人生の最後に読みたい本
『シェイクスピアの記憶』ボルヘス,J.L【作】/内田 兆史/鼓 直【訳】 (岩波文庫)
ボルヘスの短編は人生の最後に読む本ではないのか?それまで文学を読み続け、文学的羊水が水中花のように、短い短編の言葉でも花開かされるのである。そういう意味では詩に近いのだが、もともとボルヘスは詩人であったのであり、晩年になって短編集を書くようになったという。それはボルヘスがいつまでも読書家でいるのに目が見えなく本が読めなくなったからそれまでの記憶の文学の総量が一つの言葉に凝縮しれているのだった。シェイクスピアだけでもそうした読書体験の記憶の断片なのだ。そのイメージがあらゆる文学と繋がり花開くのである。
そうだな、もう本が読めなくなったときに朗読してくれる人がいたらいいんだろうな。

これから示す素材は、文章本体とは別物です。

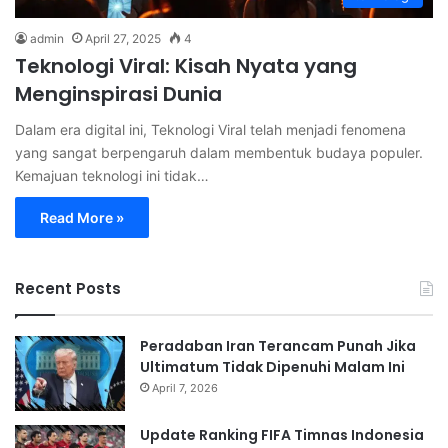
admin
April 27, 2025
4
Teknologi Viral: Kisah Nyata yang
Menginspirasi Dunia
Dalam era digital ini, Teknologi Viral telah menjadi fenomena
yang sangat berpengaruh dalam membentuk budaya populer.
Kemajuan teknologi ini tidak…
Read More »
Recent Posts
Peradaban Iran Terancam Punah Jika
Ultimatum Tidak Dipenuhi Malam Ini
April 7, 2026
Update Ranking FIFA Timnas Indonesia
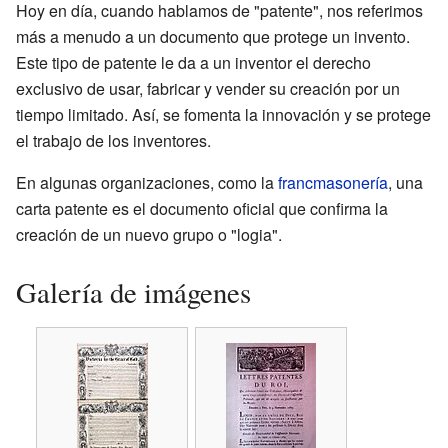
Hoy en día, cuando hablamos de "patente", nos referimos
más a menudo a un documento que protege un invento.
Este tipo de patente le da a un inventor el derecho
exclusivo de usar, fabricar y vender su creación por un
tiempo limitado. Así, se fomenta la innovación y se protege
el trabajo de los inventores.
En algunas organizaciones, como la
francmasonería
, una
carta patente es el documento oficial que confirma la
creación de un nuevo grupo o "logia".
Galería de imágenes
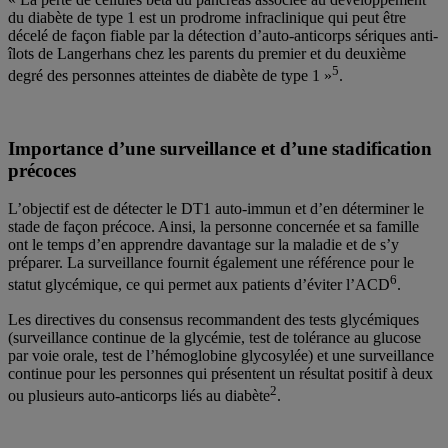
du diabète de type 1 est un prodrome infraclinique qui peut être
décelé de façon fiable par la détection d’auto-anticorps sériques anti-
îlots de Langerhans chez les parents du premier et du deuxième
5
degré des personnes atteintes de diabète de type 1 »
.
Importance d’une surveillance et d’une stadification
précoces
L’objectif est de détecter le DT1 auto-immun et d’en déterminer le
stade de façon précoce. Ainsi, la personne concernée et sa famille
ont le temps d’en apprendre davantage sur la maladie et de s’y
préparer. La surveillance fournit également une référence pour le
6
statut glycémique, ce qui permet aux patients d’éviter l’ACD
.
Les directives du consensus recommandent des tests glycémiques
(surveillance continue de la glycémie, test de tolérance au glucose
par voie orale, test de l’hémoglobine glycosylée) et une surveillance
continue pour les personnes qui présentent un résultat positif à deux
2
ou plusieurs auto-anticorps liés au diabète
.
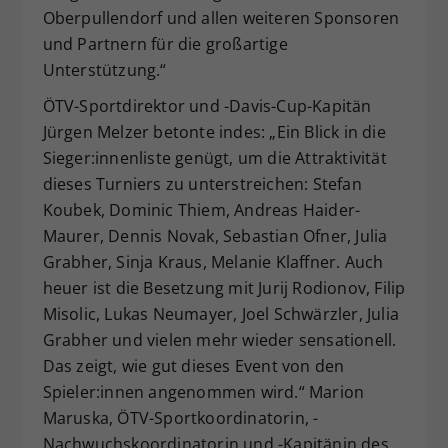
Oberpullendorf und allen weiteren Sponsoren
und Partnern für die großartige
Unterstützung.“
ÖTV-Sportdirektor und -Davis-Cup-Kapitän
Jürgen Melzer betonte indes: „Ein Blick in die
Sieger:innenliste genügt, um die Attraktivität
dieses Turniers zu unterstreichen: Stefan
Koubek, Dominic Thiem, Andreas Haider-
Maurer, Dennis Novak, Sebastian Ofner, Julia
Grabher, Sinja Kraus, Melanie Klaffner. Auch
heuer ist die Besetzung mit Jurij Rodionov, Filip
Misolic, Lukas Neumayer, Joel Schwärzler, Julia
Grabher und vielen mehr wieder sensationell.
Das zeigt, wie gut dieses Event von den
Spieler:innen angenommen wird.“ Marion
Maruska, ÖTV-Sportkoordinatorin, -
Nachwuchskoordinatorin und -Kapitänin des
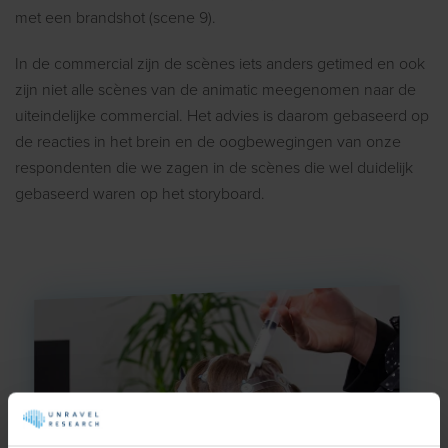
met een brandshot (scene 9).
In de commercial zijn de scènes iets anders getimed en ook
zijn niet alle scènes van de animatic meegenomen naar de
uiteindelijke commercial. Het advies is daarom gebaseerd op
de reacties in het brein en de oogbewegingen van onze
respondenten die we zagen in de scènes die wel duidelijk
gebaseerd waren op het storyboard.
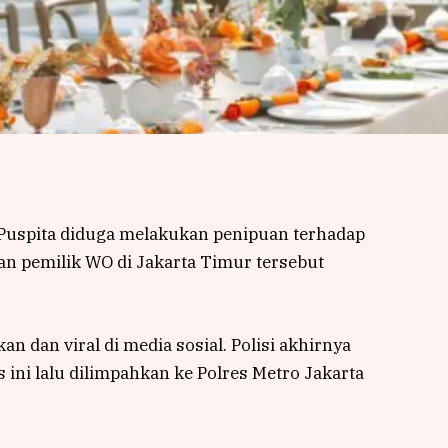
Puspita diduga melakukan penipuan terhadap
an pemilik WO di Jakarta Timur tersebut
n dan viral di media sosial. Polisi akhirnya
ini lalu dilimpahkan ke Polres Metro Jakarta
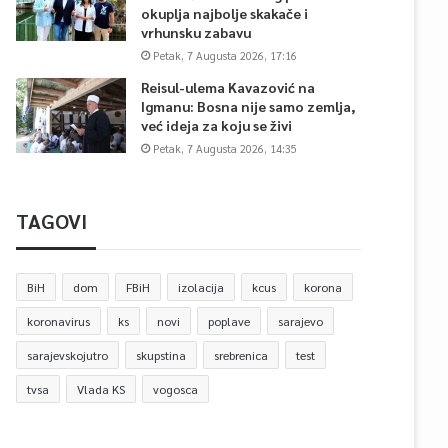
okuplja najbolje skakače i
vrhunsku zabavu
Petak, 7 Augusta 2026, 17:16
Reisul-ulema Kavazović na
Igmanu: Bosna nije samo zemlja,
već ideja za koju se živi
Petak, 7 Augusta 2026, 14:35
TAGOVI
BiH
dom
FBiH
izolacija
kcus
korona
koronavirus
ks
novi
poplave
sarajevo
sarajevskojutro
skupstina
srebrenica
test
tvsa
Vlada KS
vogosca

そういう人がいないから今うちに録音しておくとか。
「一九八三年八月二十五日」
ボルヘスと思しき人物があるホテルに予約していたら先客として分身がベッドに横たわていた。それは若い時に自殺したもう一人のボルヘスでその分身と会話するなかで、もう一人のボルヘスが彷徨っていた夢(文学)の現実というような幻想譚。ゴシック・ホラーのスティーブンソンの話(文学の鏡という)から様々な文学断片がガラスの破片のように散らばっていくイメージか。ボルヘスを読むには文学を読み込んでいるほど話のイメージがひろがっていくように思う。ここで扱われる分身と彷徨いのテーマとか。
「青い虎」
キプリング「ジャングル・ブック」の虎から抜け出した青い虎。キプリングは読んだことがないので『ちびくろサンボ』の虎をイメージした。その虎はすでに青い石となっているのか、青い石が虎の幻影を呼び出すのか、そのトリックは錬金術のような青い石なんだろう。虎がぐるぐる回って青いバターになったような。
「パラケルススの薔薇」
パラケルススは錬金術師というような。そんな彼が一輪の薔薇の魔力について語る。薔薇の象徴性というような哲学的考察になっていくのは、仏教の蓮のイメージかな。西欧人にとっての薔薇の花は、永遠の美みたいなものか?
「シェイクスピアの記憶」
ボルヘスが読んだシェイクスピアの記憶から文学的な人生が語られる。それはシェイクスピアの魔女たちの呪いの言葉なのか?
そうしたシェイクスピアの言葉から詩が生まれ世界を作り上げていく。その記憶がボルヘスの「文学空間と」呼べる世界なのかもしれない。